● Work required
Please return every line of the items below that contains the word "many".

● Records provided
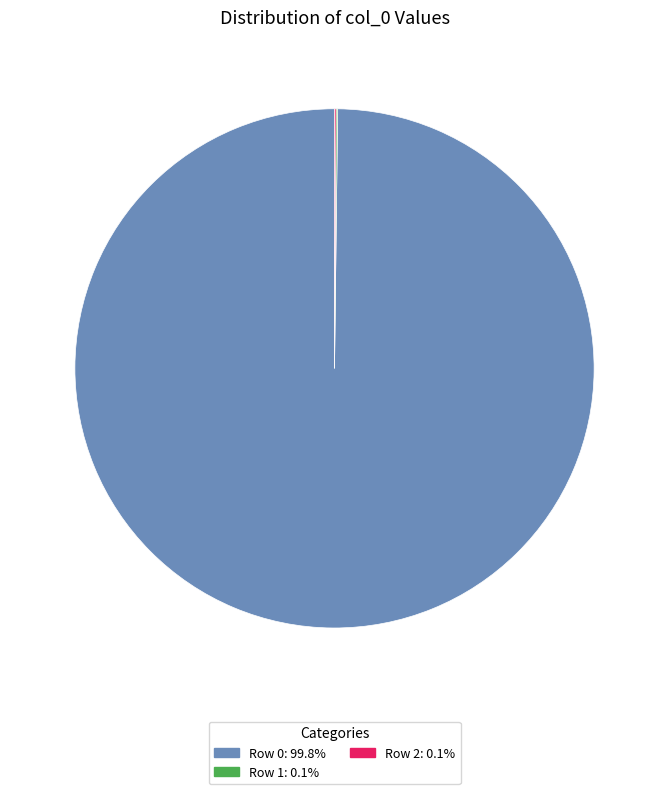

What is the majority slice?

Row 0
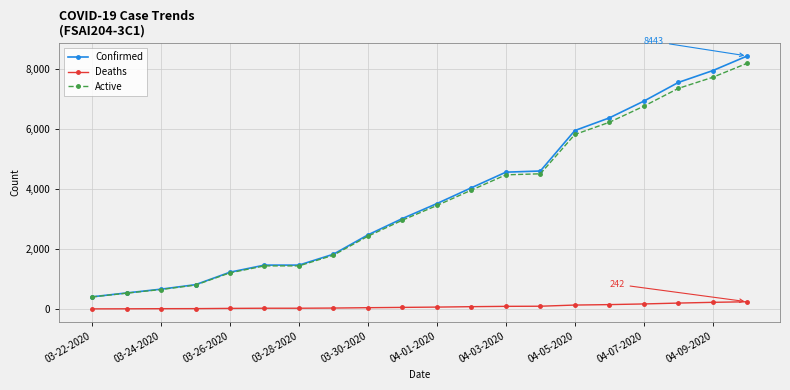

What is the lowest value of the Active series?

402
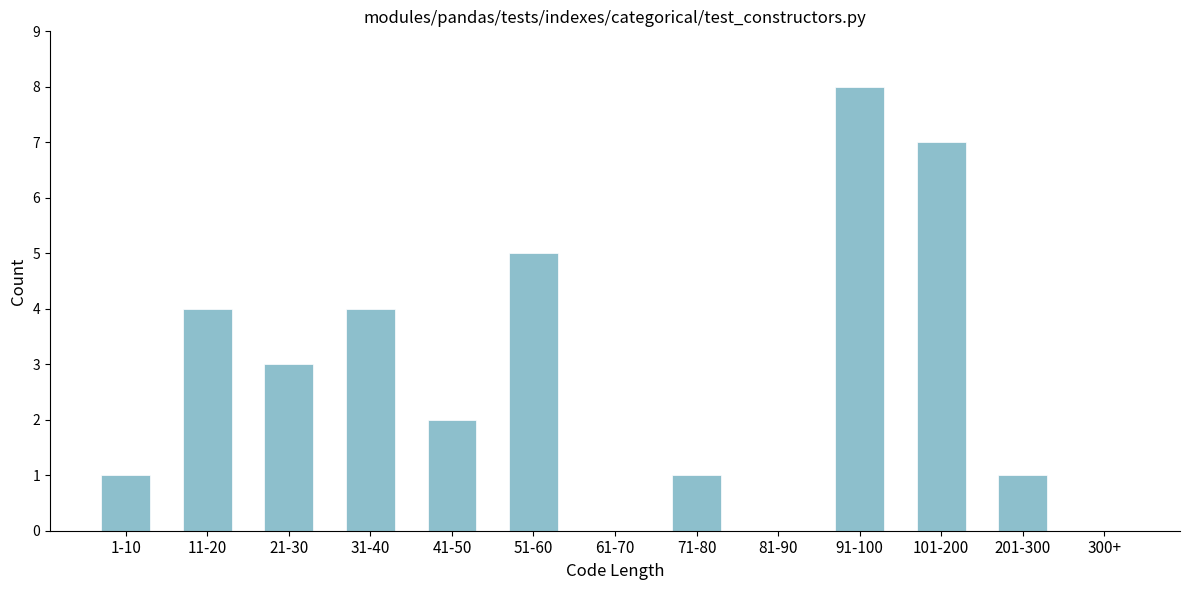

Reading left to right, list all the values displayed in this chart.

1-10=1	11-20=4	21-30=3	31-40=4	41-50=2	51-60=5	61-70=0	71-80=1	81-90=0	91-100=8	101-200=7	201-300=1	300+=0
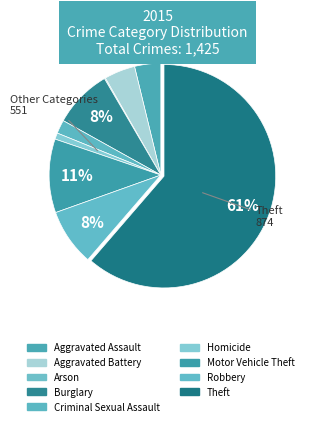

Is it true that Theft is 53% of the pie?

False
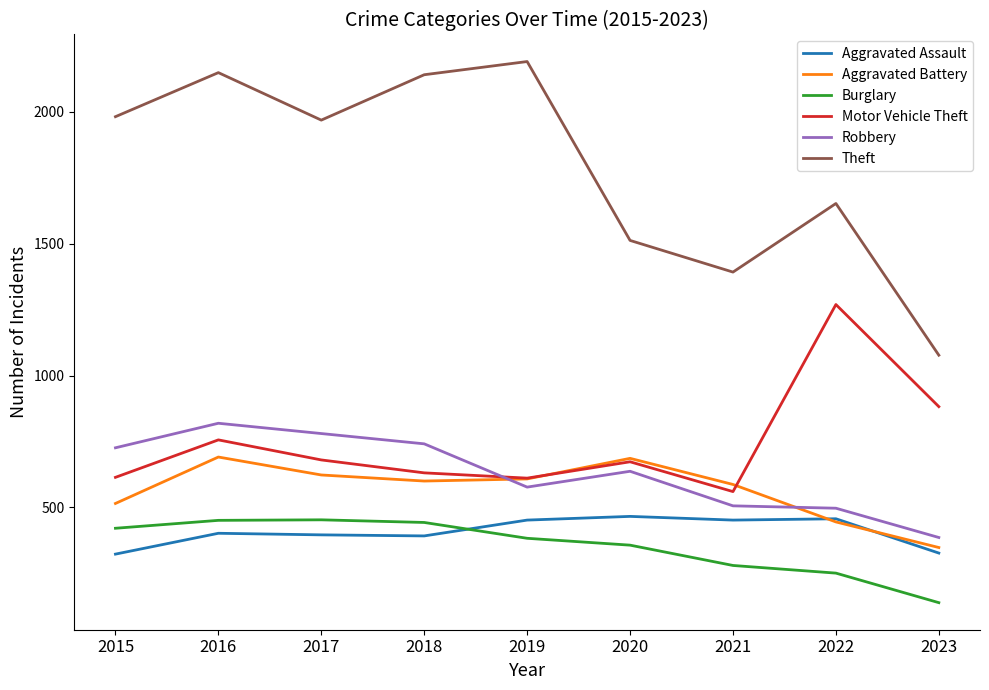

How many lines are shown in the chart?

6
==
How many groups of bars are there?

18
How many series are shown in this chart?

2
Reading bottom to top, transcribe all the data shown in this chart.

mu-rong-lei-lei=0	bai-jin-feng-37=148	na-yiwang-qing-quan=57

● Task answer
How many lines are shown in the chart?
How many groups of bars are there?
How many series are shown in this chart?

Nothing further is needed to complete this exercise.